Friday, June 30, 2023

Retired: INDIANA JONES AND THE DIAL OF DESTINY

The most incredible part of Indiana Jones and the Dial of Destiny is how quickly it promises little, and how thoroughly it proceeds to under-deliver even on that. The deficit of imagination starts from the first shot. Remember how Spielberg’s great adventure serials would always immediately signal their exuberant visual playfulness with clever transitions out of the Paramount logo and into the action in ways that cue us to the fun to follow? Raiders of the Lost Ark fades from the studio’s painted mountain to an actual one—a flourish announcing an exciting adventure filled with cleverness. Temple of Doom goes to an engraving on a gong—the better to tell us the following will be loud, splashy, over-the-top clamor. Last Crusade fades into Monument Valley—a Western throwback telling us it is back in the zone of a comfortable lark with real imposing danger—while Kingdom of the Crystal Skull reveals a gopher hill—the better to signify the following picture will confound expectations with a mix of the self-referential and self-critical. Dial of Destiny, a much belated sequel helmed by James Mangold, and for which the raison d’ĂȘtre seems to be simply to cash in on one last chance for 80-year-old Harrison Ford to wear the fedora and wield the whip of everyone’s favorite action-archeologist, does something else entirely. New corporate owners mean we first see the Disney castle. Then we see the Paramount logo, followed by the Lucasfilm crest on a black background. We then cut to: a suitcase. There’s no attempt at making it a clever fade in or even a cute match cut. It just starts. I know it seems a small detail on which to focus, but the longer the movie went on, the more it seemed to typify the whole approach. Here’s a movie that cues us right from frame one to expect less.

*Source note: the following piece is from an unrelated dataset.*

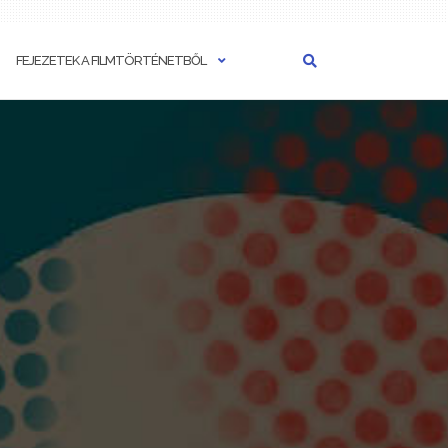
FEJEZETEK A FILMTÖRTÉNETBŐL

The only one giving his all in this fifth and presumably final Indiana Jones movie is Harrison Ford. Every unadorned close-up of his aged face is full of pathos and experience that sells years of adventuring nearing its end. He’s now mostly done with field work, on the eve of retirement from his professorship, and feeling out of place in 1969. But of course a MacGuffin from his past—an ancient Grecian dial that just might have something to do with time itself—is suddenly the source of eager hunting from an ex-Nazi (Mads Mikkelsen, perfectly slimy) who’s hoping to beat a younger rogue archeologist (Phoebe Waller-Bridge, gratingly insincere) to its enormous powers. Good old Doctor Jones is the only one who can help. Or get in their way. Or both. It takes a long time for Indiana to get back in the whip-cracking spirit, and he often is without his trademark hat. He’s really, truly tired of all this. (There's nothing on that idea wasn't said more elegantly and effectively in Crystal Skull. We're in repeat territory here.)  But save the world he must, though Ford’s better at sympathetically selling the weariness and reluctance now than the hard-charging action, which is left to a de-aged CG version of himself in an interminable flashback prologue or computer-assisted stunts in the present tense stuff.

Mangold, whose Logan and 3:10 to Yuma show he can make sturdy adventure elsewhere, does this no favors by shooting everything too close, and in a phony digital sheen slathered over, while cutting quickly with modern zippy animated stunt people. Early limp chases on a train and through a parade look so false and play so low-energy it’s hard to get the pulse up to care. The Foley work might be the familiar thwacks and thunks with each booming punch and echoing gunshot, and what a treat to hear John Williams once again scoring a movie with his lush orchestrations. But the pacing is all off throughout—too smooth and routine and so blandly choreographed that it all slides right off the eyeballs in an instant. Ford is the only element that feels real, even and especially when everything’s growing flimsier around him. There are a few fine gambits here—the fantastical final act, especially, is bound to be divisive, though I liked it, if more for the attempt than the weak execution. But this whole movie is weak like that, simply tired and underdeveloped thorough and through. It’s loaded with clunky plot points, scarce characterization for most side characters, and with barely an interesting image, let alone a compellingly staged action beat. Previous Indiana Jones pictures were rollercoasters. This one just coasts.